Overview of a GT200
As a computation device, the GT200 is a multi-core chip organized in a two level hierarchy that focuses primarily on achieving high compute throughput on data parallel workloads by sacrificing single-thread performance and execution latency. This is in contrast to general purpose processors which focus primarily on single-thread performance and execution and communication latency, with a secondary focus on high compute throughput.
A single GT200 is composed of 10 Thread Processing Clusters (TPC), which form the first level in the hierarchy. At the lower level, each TPC is further made up of 3 Streaming Multiprocessors (SM) or Thread Processor Arrays (TPAs), plus a texture pipeline, which serves as the memory pipeline for each group of 3 SMs. Each SM loosely corresponds to a core in a modern microprocessor with 8-wide SIMD; each SM has its own front-end, complete with instruction fetch, decode and issue logic, and execution units, etc. although note that the memory pipeline is shared across each TPC. Figure 4 below shows a high level architectural overview of the GT200 and its predecessor, the G80. The major differences which are called out in this diagram are that the G80 has 8 TPCs and 2 SMs per TPC, for a total of 16 SMs per chip versus 30 SMs spread across 10 TPCs for the GT200.

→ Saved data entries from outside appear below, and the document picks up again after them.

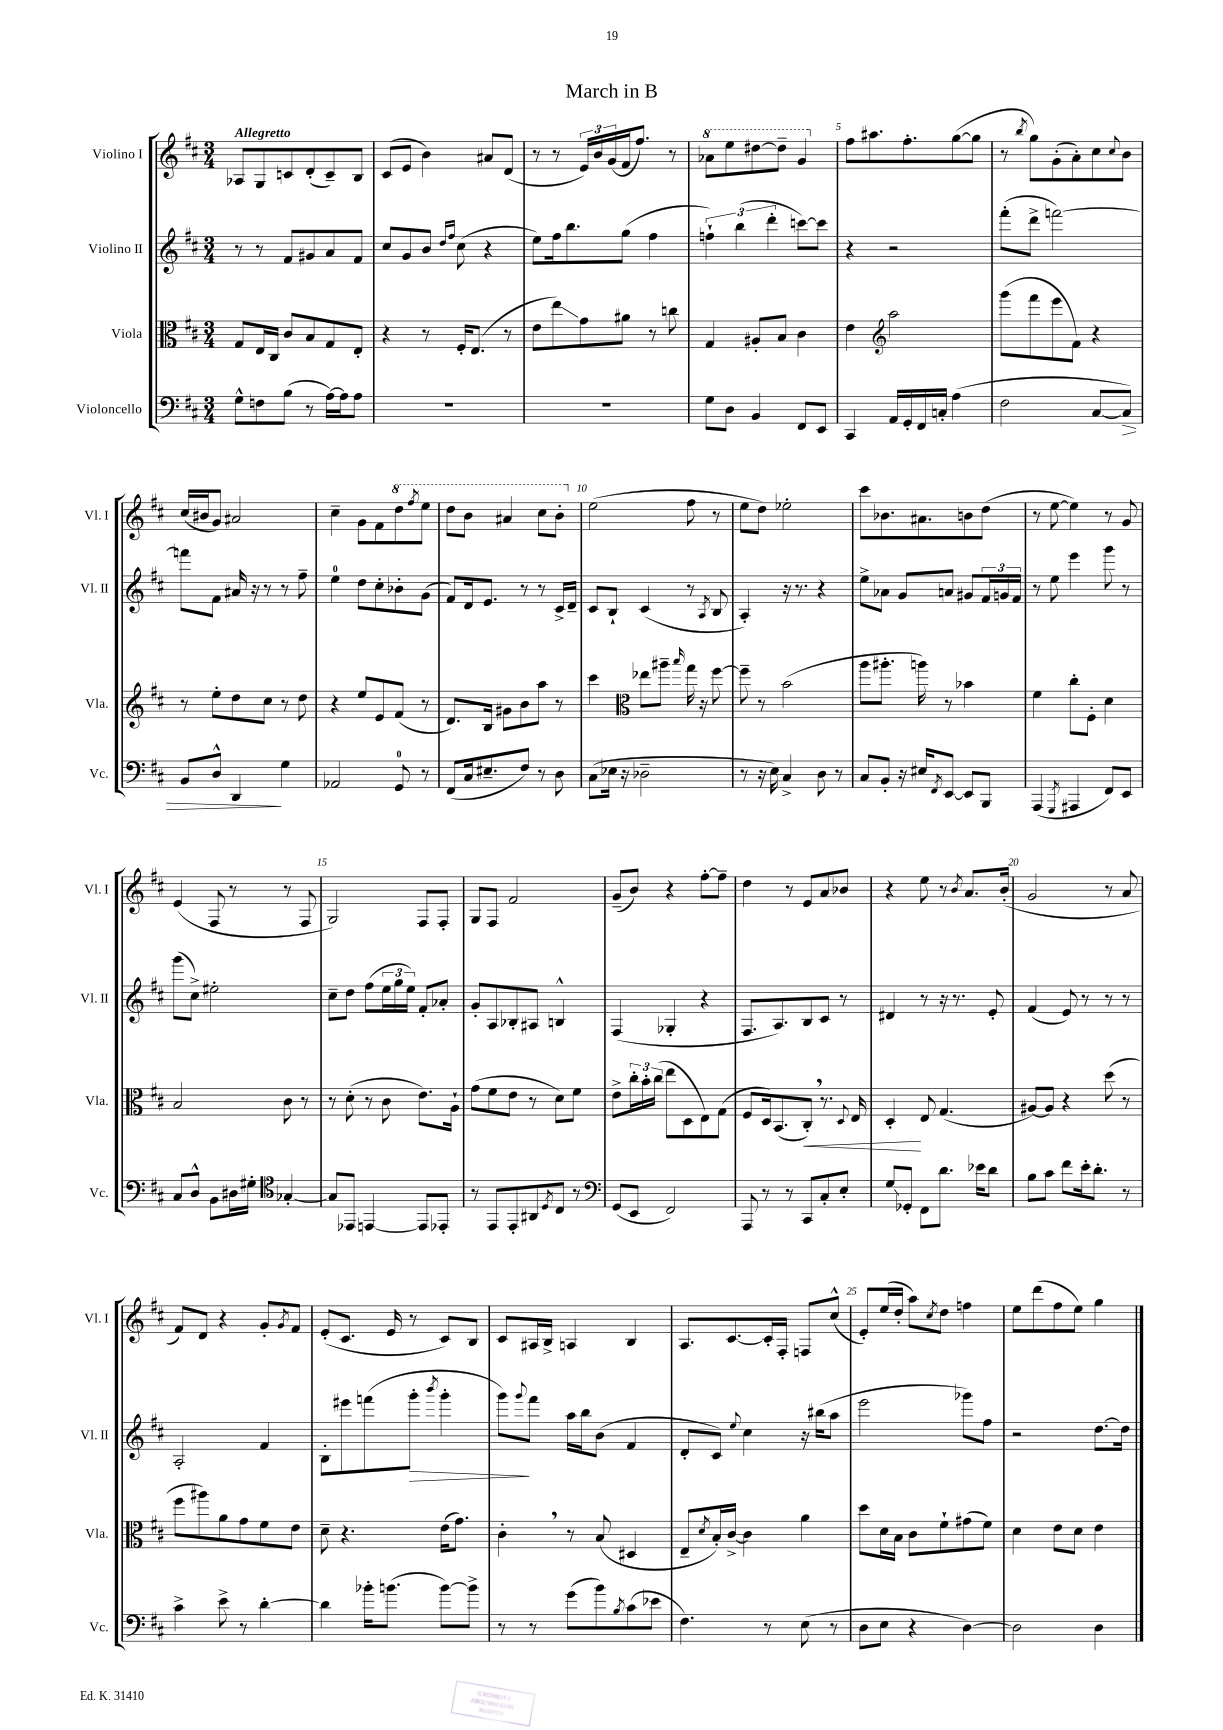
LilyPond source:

\header { title = "March in B" }
<<
\new StaffGroup <<
\new Staff = "s0" \with { instrumentName = "Violino I" shortInstrumentName = "Vl. I" } {
    \clef treble \key d \major \numericTimeSignature \time 3/4 \tempo "Allegretto"
    aes8 g8 c'8 d'8-.( c'8--) b8 |
    cis'8( e'8 b'4) ais'8 d'8( |
    r8 r8 \tuplet 3/2 { e'16) b'16 g'16( } fis'16 fis''8.) r8 |
    \ottava #1 aes''8 e'''8 dis'''8~ dis'''8-- g''4 \ottava #0 |
    fis''8 ais''8. fis''8.-. g''8~( g''8 |
    r8 \acciaccatura { b''8 } g''8) g'8-.( a'8-.) cis''8 \appoggiatura { cis''8 } b'8 |
    cis''16( bis'16 g'8) ais'2 |
    cis''4-- g'8 fis'8 \ottava #1 d'''8 \acciaccatura { fis'''8 } e'''8 |
    d'''8 b''8 ais''4 cis'''8 b''8-. \ottava #0 |
    e''2( fis''8 r8 |
    e''8 d''8) ees''2-. |
    cis'''8 bes'8. ais'8. b'8 d''8( |
    r8 e''8~ e''4) r8 g'8 |
    e'4( fis8 r8 r8 fis8 |
    g2) fis8 fis8-. |
    g8 fis8 fis'2 |
    g'8--( b'8) r4 fis''8~-. fis''8-- |
    d''4 r8 e'8 a'8 bes'8 |
    r4 e''8 r8 \acciaccatura { b'8 } a'8. b'16-.( |
    g'2 r8 a'8 |
    fis'8) d'8 r4 g'8-. \acciaccatura { g'8 } fis'8 |
    e'8-.( cis'8. e'16 r8 cis'8) b8 |
    cis'8 ais16 b16-> a4 b4 |
    a8. cis'8.~ cis'16-. fis16-. f8 cis''8-^( |
    e'8-.) e''16( d''16-. a''8) \acciaccatura { cis''8 } d''8 f''4 |
    e''8 d'''8( fis''8 e''8) g''4 \bar "|." |
}
\new Staff = "s1" \with { instrumentName = "Violino II" shortInstrumentName = "Vl. II" } {
    \clef treble \key d \major \numericTimeSignature \time 3/4
    r8 r8 fis'8 gis'8 a'8 fis'8 |
    cis''8 g'8 b'8 \grace { d''16 fis''16 } cis''8( r4 |
    e''8) fis''16 b''8. g''8( fis''4 |
    \tuplet 3/2 { f''4-!) b''4( d'''4-. } c'''8~) c'''8 |
    r4 r2 |
    fis'''8-.( d'''8-> f'''2~) |
    f'''8 fis'8 ais'16 r16 r8 r8 fis''8-- |
    e''4-0 d''8 cis''8-. bes'8-. g'8( |
    fis'8) d'16 e'8. r8 r8 cis'16-> d'16-- |
    cis'8 b8-! cis'4( r8 \acciaccatura { a8 } b8 |
    a4-.) r16 r8. r4 |
    e''8-> aes'8 g'8 a'8 gis'8 \tuplet 3/2 { fis'16 g'16 fis'16 } |
    r8 e''8 e'''4 g'''8 r8 |
    g'''8( cis''8->) eis''2-. |
    cis''8-- d''8 fis''8( \tuplet 3/2 { e''16 g''16 e''16) } fis'8-. aes'8-. |
    g'8-. a8 bes8-. ais8 b4-^ |
    fis4( ges4-. r4 |
    fis8. a8.) b8 cis'8 r8 |
    dis'4 r8 r16 r8. e'8-. |
    fis'4( e'8) r8 r8 r8 |
    a2-. fis'4 |
    b8-. eis'''8 f'''8( g'''8-.\> \acciaccatura { b'''8 } g'''4-. |
    g'''8\!) \appoggiatura { g'''8 } fis'''8 a''16 b''16 b'8( fis'4 |
    d'8-. cis'8) \appoggiatura { e''8 } cis''4 r16 bis''16( a''8 |
    e'''2 ges'''8) fis''8 |
    r2 d''8.~ d''16 \bar "|." |
}
\new Staff = "s2" \with { instrumentName = "Viola" shortInstrumentName = "Vla." } {
    \clef alto \key d \major \numericTimeSignature \time 3/4
    g8 e16 cis16 cis'8 b8 g8 e8-. |
    r4 r8 fis16-. e8.( r8 |
    e'8 e''8\glissando) g'8 ais'8 r8 c''8 |
    g4 ais8-. b8 cis'4 |
    e'4 \clef treble a''2 |
    g'''8( fis'''8 e'''8 fis'8) r4 |
    r8 e''8-. d''8 cis''8 r8 d''8 |
    r4 e''8 e'8 fis'8( r8 |
    d'8.) b16 gis'8 b'8 a''8 r8 |
    cis'''4 \clef alto ees''8 ais''8-- \grace { b''16 } g''16 r16 fis''8~ |
    fis''8-- r8 b'2( |
    a''8 ais''8.-. a''16) r8 bes'4 |
    fis'4 cis''8-. fis8-. d'4 |
    b2 cis'8 r8 |
    r8 d'8-.( r8 cis'8 e'8.) a16-! |
    g'8( fis'8 e'8 r8 d'8) fis'8 |
    e'8-> \tuplet 3/2 { cis''16-. b'16-. cis''16( } e''8 d8 e8) g8( |
    fis8 d16) b,8.( cis8-.\<) \breathe r8. \appoggiatura { d8 } e16 |
    d4-.\! e8 g4.( |
    ais8~) ais8 r4 d''8( r8 |
    fis''8 ais''8) a'8 g'8 fis'8 e'8 |
    d'8-- r4. e'16( g'8.) |
    cis'4-. \breathe r8 b8( dis4 |
    e8-- \acciaccatura { d'8 } b16-.) cis'16~-> cis'4 a'4 |
    d''8 d'16 b16 cis'8 fis'8-! gis'8( fis'8) |
    d'4 e'8 d'8 e'4 \bar "|." |
}
\new Staff = "s3" \with { instrumentName = "Violoncello" shortInstrumentName = "Vc." } {
    \clef bass \key d \major \numericTimeSignature \time 3/4
    g8-^ f8 b8( r8 a16~) a16 a8 |
    R2. |
    R2. |
    g8 d8 b,4 fis,8 e,8 |
    cis,4 a,16 g,16-. fis,16 c16-. a4( |
    fis2 cis8~ cis8\>) |
    b,8 d8-^ d,4\! g4 |
    aes,2 g,8-0 r8 |
    fis,8( cis16 eis8.-- fis8) r8 d8 |
    cis8( ees16 r16 des2-- |
    r8 r16 e16) cis4-> d8 r8 |
    cis8 b,8-. r16 eis16 \acciaccatura { fis,8 } e,8~ e,8 b,,8 |
    a,,4( \acciaccatura { g,,8 } ais,,4 fis,8) e,8 |
    cis8 d8-^ b,8 dis16 gis16-. \clef tenor ges4~-. |
    ges8 ees,8 e,4~ e,8 ees,8-. |
    r8 e,8 e,8-. ais,8 \acciaccatura { d8 } cis8 r8 |
    \clef bass g,8( e,8 fis,2) |
    a,,8 r8 r8 cis,8 cis8-. e8-. |
    g8\glissando ges,8-. fis,8 d'8. ees'16 d'8 |
    b8 cis'8 fis'8 e'16-. d'8.-. r8 |
    cis'4-> e'8-> r8 d'4~-. |
    d'4 bes'16-. b'8.( b'8~) b'8-> |
    r8 r8 g'8( b'8) \acciaccatura { b8 } cis'8( ees'8 |
    fis4.) r8 e8( r8 |
    d8 e8 r4 d4~) |
    d2 d4 \bar "|." |
}
>>
>>
\layout { \context { \Score \override BarNumber.break-visibility = ##(#f #t #t) barNumberVisibility = #(every-nth-bar-number-visible 5) } }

Figure 4 – GT200 and G80 Architectures
At this point, things can be a bit confusing. The CPU and GPU world have somewhat different terminology that can be slightly confusing, especially once NVIDIA or ATI’s marketing departments have been thrown into the mix. NVIDIA and ATI like to call their execution units (ALUs/FPUs) ‘cores’, so that they can claim to have hundreds of cores (this is complicated by the fact that NVIDIA’s ‘cores’ run at twice the frequency of ATI’s, making comparisons difficult). In reality, GPUs have more like tens of cores, but are able to provide more computate power by using vectors, which lower the amount of control overhead per computation. NVIDIA’s diagrams of the G80 and GT200 go a bit beyond Figure 4 and subdivide each SM into 8 Thread Processors, Streaming Processors (SP) or Shader Cores (depending on who you are talking to). However, it is clear that Stream Processors in NVIDIA’s terminology are not truly independent processor cores. Each SP has a register file (at least a portion of one) and an independent instruction pointer, but the SPs lack a complete front-end that can fetch and schedule instructions independently. In that regard, the SPs most closely correspond to an issue pipeline in a modern multi-threaded CPU.
The GPU work distribution unit (or global block scheduler) manages coarse grained parallelism at the thread block level across the whole chip. When a CUDA kernel is started, information for a grid is sent from the host CPU to the GPU. The work distribution unit reads this information and issues the constituent thread blocks to SMs with available capacity. The work distribution unit issues thread blocks in a round-robin fashion to SMs which have sufficient resources to execute it. Some of the factors that are accounted for are the kernel’s demand for threads per block, shared memory per block, registers per thread, thread and block state requirements, and the current availability of those resources in each SM. The end goal of the work distributor is to uniformly distribute threads across the SMs to maximize the parallel execution opportunities.